指定双方的http server监听地址和端口

var candidatesMux sync.Mutex
pendingCandidates := make([]*webrtc.ICECandidate, 0)

pending列表，在之后会看到它的用法

// Everything below is the Pion WebRTC API! Thanks for using it ❤️.

// Prepare the configuration
config := webrtc.Configuration{
    ICEServers: []webrtc.ICEServer{
        {
            URLs: []string{"stun:stun.l.google.com:19302"},
        },
    },
}

// Create a new RTCPeerConnection
peerConnection, err := webrtc.NewPeerConnection(config)
if err != nil {
    panic(err)
}
defer func() {
    if cErr := peerConnection.Close(); cErr != nil {
        fmt.Printf("cannot close peerConnection: %v\n", cErr)
    }
}()

初始化PeerConnection，和《用实例学习pion - rtp-forwarder》里一样，不用多讲。

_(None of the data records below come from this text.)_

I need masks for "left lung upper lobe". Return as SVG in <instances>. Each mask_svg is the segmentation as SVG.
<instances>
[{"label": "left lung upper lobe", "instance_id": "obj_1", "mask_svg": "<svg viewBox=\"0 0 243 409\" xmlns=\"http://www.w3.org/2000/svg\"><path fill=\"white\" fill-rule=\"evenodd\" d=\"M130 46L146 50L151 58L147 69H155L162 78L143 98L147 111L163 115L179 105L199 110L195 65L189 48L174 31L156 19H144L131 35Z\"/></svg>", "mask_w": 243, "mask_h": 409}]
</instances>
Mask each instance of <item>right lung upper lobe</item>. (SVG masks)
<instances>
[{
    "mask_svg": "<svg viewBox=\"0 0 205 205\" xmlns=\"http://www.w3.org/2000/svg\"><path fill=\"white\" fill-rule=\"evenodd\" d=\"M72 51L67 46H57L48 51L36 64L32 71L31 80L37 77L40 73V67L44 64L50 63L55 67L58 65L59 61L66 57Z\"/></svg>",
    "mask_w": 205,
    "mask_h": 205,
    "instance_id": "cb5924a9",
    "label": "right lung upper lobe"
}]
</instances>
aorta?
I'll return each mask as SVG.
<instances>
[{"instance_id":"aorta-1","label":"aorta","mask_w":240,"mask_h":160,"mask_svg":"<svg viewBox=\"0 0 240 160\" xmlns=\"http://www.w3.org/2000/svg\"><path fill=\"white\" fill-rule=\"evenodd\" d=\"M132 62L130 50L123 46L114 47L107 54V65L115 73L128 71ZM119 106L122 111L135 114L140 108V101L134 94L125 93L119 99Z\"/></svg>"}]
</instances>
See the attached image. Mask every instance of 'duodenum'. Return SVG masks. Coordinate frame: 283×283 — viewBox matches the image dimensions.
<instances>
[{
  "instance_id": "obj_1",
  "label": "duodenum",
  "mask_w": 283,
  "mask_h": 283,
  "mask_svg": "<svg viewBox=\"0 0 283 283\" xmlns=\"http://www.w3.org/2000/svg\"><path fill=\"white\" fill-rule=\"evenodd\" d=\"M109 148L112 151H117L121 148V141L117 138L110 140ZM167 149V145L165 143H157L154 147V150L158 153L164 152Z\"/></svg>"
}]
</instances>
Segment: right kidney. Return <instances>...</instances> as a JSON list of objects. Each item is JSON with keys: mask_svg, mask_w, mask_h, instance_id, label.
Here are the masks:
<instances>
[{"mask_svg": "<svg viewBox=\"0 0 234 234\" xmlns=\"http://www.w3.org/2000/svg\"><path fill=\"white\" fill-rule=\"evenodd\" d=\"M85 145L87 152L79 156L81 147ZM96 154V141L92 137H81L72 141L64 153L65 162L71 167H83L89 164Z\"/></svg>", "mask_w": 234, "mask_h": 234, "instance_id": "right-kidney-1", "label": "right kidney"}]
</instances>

// When an ICE candidate is available send to the other Pion instance
// the other Pion instance will add this candidate by calling AddICECandidate
peerConnection.OnICECandidate(func(c *webrtc.ICECandidate) {
    if c == nil {
        return
    }

    candidatesMux.Lock()
    defer candidatesMux.Unlock()

    desc := peerConnection.RemoteDescription()
    if desc == nil {
        pendingCandidates = append(pendingCandidates, c)
    } else if onICECandidateErr := signalCandidate(*answerAddr, c); onICECandidateErr != nil {
        panic(onICECandidateErr)
    }
})

OnICECandidate指定了当本地这边ICECandidate信息收集完成时进行的操作。这里指定的操作分两个：

• 如果没有调用过SetRemoteDescription，那就将现在这个ICECandidate放进pending列表里

• 如果已经调用过SetRemoteDescription，那就直接用前面定义的公用函数signalCandidate把ICECandidate发到对面

已经调用过SetRemoteDescription表明对方用于的Answer的SDP已经到达，这里这个if判断的用意就是要先等对面的SDP信息到达之后再发送这边收集好的ICECandidate信息。

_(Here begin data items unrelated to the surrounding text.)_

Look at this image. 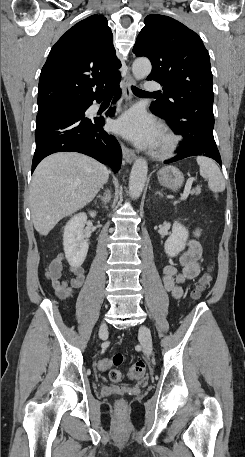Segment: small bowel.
I'll return each instance as SVG.
<instances>
[{
	"instance_id": "obj_1",
	"label": "small bowel",
	"mask_w": 245,
	"mask_h": 457,
	"mask_svg": "<svg viewBox=\"0 0 245 457\" xmlns=\"http://www.w3.org/2000/svg\"><path fill=\"white\" fill-rule=\"evenodd\" d=\"M200 230L194 232V238L188 241L187 250L181 255L179 270L174 265H167L163 268L162 282L165 290L174 298H180L183 294L181 284L198 276L200 273L199 259L202 248L197 240ZM71 273L69 279H65L66 266L63 254L57 255L45 268V277L51 283L55 294L62 300L69 298L75 290L82 286L84 281V269L78 265H69Z\"/></svg>"
}]
</instances>
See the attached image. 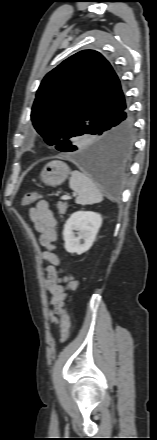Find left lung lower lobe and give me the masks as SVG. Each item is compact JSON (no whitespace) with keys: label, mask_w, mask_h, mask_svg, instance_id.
<instances>
[{"label":"left lung lower lobe","mask_w":157,"mask_h":440,"mask_svg":"<svg viewBox=\"0 0 157 440\" xmlns=\"http://www.w3.org/2000/svg\"><path fill=\"white\" fill-rule=\"evenodd\" d=\"M93 135H99L89 147L73 145L62 152H72L74 160L108 191H115L126 172L134 142V121L127 104L105 119Z\"/></svg>","instance_id":"obj_1"}]
</instances>
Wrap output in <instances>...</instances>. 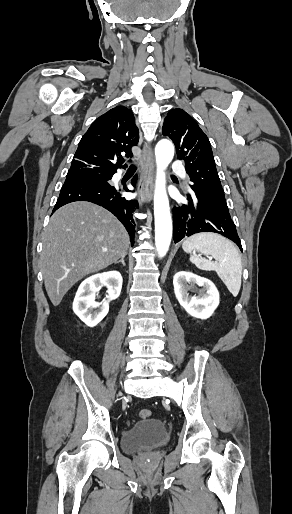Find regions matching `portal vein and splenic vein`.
Here are the masks:
<instances>
[{
    "instance_id": "obj_1",
    "label": "portal vein and splenic vein",
    "mask_w": 292,
    "mask_h": 514,
    "mask_svg": "<svg viewBox=\"0 0 292 514\" xmlns=\"http://www.w3.org/2000/svg\"><path fill=\"white\" fill-rule=\"evenodd\" d=\"M102 252H107V250H102Z\"/></svg>"
}]
</instances>
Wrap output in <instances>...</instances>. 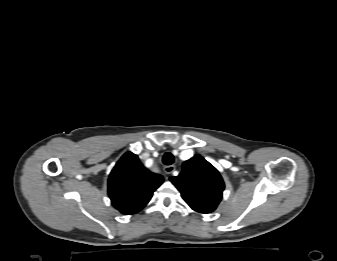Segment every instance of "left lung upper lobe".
I'll list each match as a JSON object with an SVG mask.
<instances>
[{
	"label": "left lung upper lobe",
	"mask_w": 337,
	"mask_h": 261,
	"mask_svg": "<svg viewBox=\"0 0 337 261\" xmlns=\"http://www.w3.org/2000/svg\"><path fill=\"white\" fill-rule=\"evenodd\" d=\"M170 180L190 208L204 214L217 208L225 187L218 170L199 155L185 161L182 172Z\"/></svg>",
	"instance_id": "obj_1"
}]
</instances>
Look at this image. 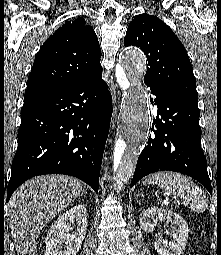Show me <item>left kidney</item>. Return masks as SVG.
<instances>
[{
	"label": "left kidney",
	"mask_w": 221,
	"mask_h": 255,
	"mask_svg": "<svg viewBox=\"0 0 221 255\" xmlns=\"http://www.w3.org/2000/svg\"><path fill=\"white\" fill-rule=\"evenodd\" d=\"M140 226L146 232L154 231L157 220L165 221V228L170 233L172 241L167 242L160 236L154 243L155 250L160 255H181L188 239L187 222L179 214L158 207H151L140 214Z\"/></svg>",
	"instance_id": "5707ae66"
}]
</instances>
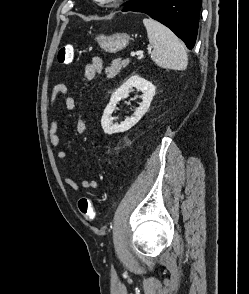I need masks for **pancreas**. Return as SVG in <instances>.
<instances>
[{"label":"pancreas","mask_w":249,"mask_h":294,"mask_svg":"<svg viewBox=\"0 0 249 294\" xmlns=\"http://www.w3.org/2000/svg\"><path fill=\"white\" fill-rule=\"evenodd\" d=\"M129 64V59L121 60L115 59L112 61L111 66L105 68V73L107 74L108 78H114L121 69L125 68Z\"/></svg>","instance_id":"obj_1"}]
</instances>
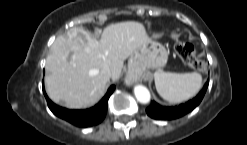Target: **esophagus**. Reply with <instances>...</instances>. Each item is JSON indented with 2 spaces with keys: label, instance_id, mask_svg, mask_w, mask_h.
Masks as SVG:
<instances>
[{
  "label": "esophagus",
  "instance_id": "obj_1",
  "mask_svg": "<svg viewBox=\"0 0 247 145\" xmlns=\"http://www.w3.org/2000/svg\"><path fill=\"white\" fill-rule=\"evenodd\" d=\"M132 83H133V81L131 79H126V84L130 85Z\"/></svg>",
  "mask_w": 247,
  "mask_h": 145
}]
</instances>
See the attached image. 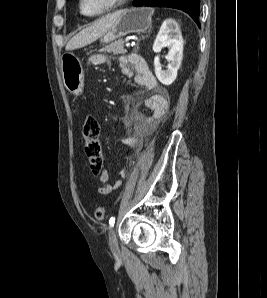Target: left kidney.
Masks as SVG:
<instances>
[{"instance_id": "1", "label": "left kidney", "mask_w": 267, "mask_h": 298, "mask_svg": "<svg viewBox=\"0 0 267 298\" xmlns=\"http://www.w3.org/2000/svg\"><path fill=\"white\" fill-rule=\"evenodd\" d=\"M163 47L169 48L166 56L169 60L167 70H162L159 56L154 58L155 75L163 85H171L181 66L183 58V38L180 27L174 19H166L156 36L153 44V51L159 53Z\"/></svg>"}]
</instances>
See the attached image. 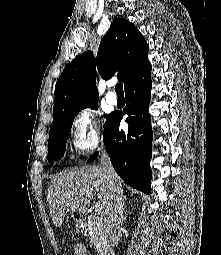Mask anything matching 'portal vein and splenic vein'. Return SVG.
<instances>
[{
  "mask_svg": "<svg viewBox=\"0 0 221 255\" xmlns=\"http://www.w3.org/2000/svg\"><path fill=\"white\" fill-rule=\"evenodd\" d=\"M102 209V206H101V204L100 203H96L95 204V211H100Z\"/></svg>",
  "mask_w": 221,
  "mask_h": 255,
  "instance_id": "18ae733b",
  "label": "portal vein and splenic vein"
}]
</instances>
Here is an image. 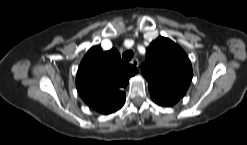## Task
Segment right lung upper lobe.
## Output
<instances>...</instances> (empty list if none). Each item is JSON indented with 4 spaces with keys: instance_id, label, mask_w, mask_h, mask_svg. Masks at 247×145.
<instances>
[{
    "instance_id": "right-lung-upper-lobe-1",
    "label": "right lung upper lobe",
    "mask_w": 247,
    "mask_h": 145,
    "mask_svg": "<svg viewBox=\"0 0 247 145\" xmlns=\"http://www.w3.org/2000/svg\"><path fill=\"white\" fill-rule=\"evenodd\" d=\"M138 69L121 61L116 49L102 52L94 46L86 53L78 68L76 87L81 98L93 109L110 114L125 103L123 89Z\"/></svg>"
}]
</instances>
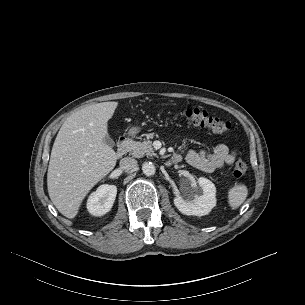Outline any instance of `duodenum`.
Here are the masks:
<instances>
[{
    "label": "duodenum",
    "mask_w": 305,
    "mask_h": 305,
    "mask_svg": "<svg viewBox=\"0 0 305 305\" xmlns=\"http://www.w3.org/2000/svg\"><path fill=\"white\" fill-rule=\"evenodd\" d=\"M130 146V139L128 137H122L117 145L116 148V156L117 157H122L123 155H125L129 149ZM178 159L177 158H172L171 159V163H177Z\"/></svg>",
    "instance_id": "410a0bca"
}]
</instances>
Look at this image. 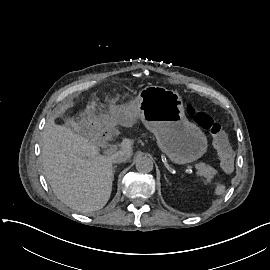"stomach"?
I'll list each match as a JSON object with an SVG mask.
<instances>
[{"mask_svg":"<svg viewBox=\"0 0 270 270\" xmlns=\"http://www.w3.org/2000/svg\"><path fill=\"white\" fill-rule=\"evenodd\" d=\"M119 113L123 118L138 116L155 135L160 149L177 164L193 162L207 150L205 134L188 121L182 100L174 91L146 86Z\"/></svg>","mask_w":270,"mask_h":270,"instance_id":"obj_1","label":"stomach"}]
</instances>
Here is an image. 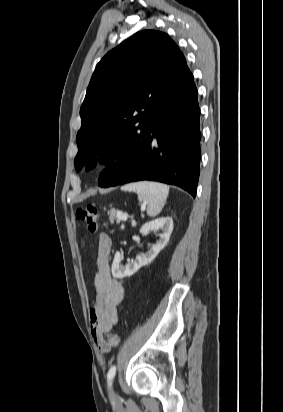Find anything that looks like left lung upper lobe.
Returning <instances> with one entry per match:
<instances>
[{
    "mask_svg": "<svg viewBox=\"0 0 283 412\" xmlns=\"http://www.w3.org/2000/svg\"><path fill=\"white\" fill-rule=\"evenodd\" d=\"M190 73L165 33L144 30L109 51L97 64L80 109L75 169L108 163L144 133Z\"/></svg>",
    "mask_w": 283,
    "mask_h": 412,
    "instance_id": "left-lung-upper-lobe-1",
    "label": "left lung upper lobe"
}]
</instances>
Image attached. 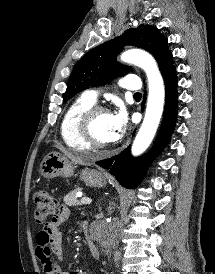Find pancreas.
Returning a JSON list of instances; mask_svg holds the SVG:
<instances>
[{"label":"pancreas","mask_w":215,"mask_h":274,"mask_svg":"<svg viewBox=\"0 0 215 274\" xmlns=\"http://www.w3.org/2000/svg\"><path fill=\"white\" fill-rule=\"evenodd\" d=\"M81 188H76L73 191H71L70 193H68L65 197H64V202L66 205L68 206H79L80 202L78 201L76 194L77 192L81 191Z\"/></svg>","instance_id":"pancreas-1"}]
</instances>
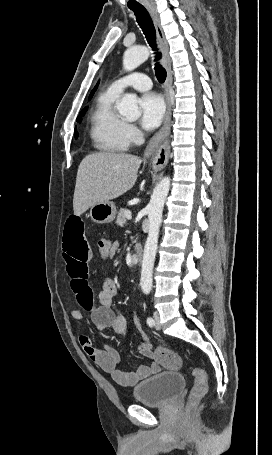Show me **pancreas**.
I'll use <instances>...</instances> for the list:
<instances>
[{"instance_id": "1", "label": "pancreas", "mask_w": 272, "mask_h": 455, "mask_svg": "<svg viewBox=\"0 0 272 455\" xmlns=\"http://www.w3.org/2000/svg\"><path fill=\"white\" fill-rule=\"evenodd\" d=\"M128 210L127 209H120V211L118 212V216H117V220H116V224L118 226H124L126 224V221H127V218H126V212Z\"/></svg>"}]
</instances>
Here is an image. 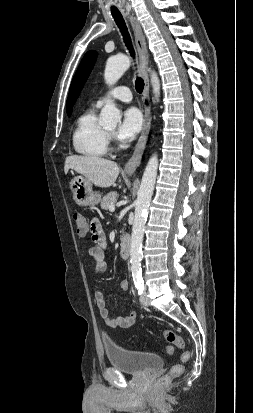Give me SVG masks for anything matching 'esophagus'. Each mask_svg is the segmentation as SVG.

// A HTTP handler that allows the other Pion instance to send us ICE candidates
// This allows us to add ICE candidates faster, we don't have to wait for STUN or TURN
// candidates which may be slower
http.HandleFunc("/candidate", func(w http.ResponseWriter, r *http.Request) {
    candidate, candidateErr := ioutil.ReadAll(r.Body)
    if candidateErr != nil {
        panic(candidateErr)
    }
    if candidateErr := peerConnection.AddICECandidate(webrtc.ICECandidateInit{Candidate: string(candidate)}); candidateErr != nil {
        panic(candidateErr)
    }
})

这里的/candidate正好就是前面的公用函数signalCandidate里面发POST指定的路径，结合上面signalCandidate在OnICECandidate里面被调用的情况，这个里面的操作就是处理对面发来的ICECandidate连接信息。具体看这里面的操作流程就是读取r.Body里的ICE候选信息然后用AddICECandidate加到PeerConnection里。

可以看出这里ICECandidate信令信息是直接通过POST请求传的，没有什么信令服务器，双方都有一个http server在固定端口上监听接收ICECandidate信息。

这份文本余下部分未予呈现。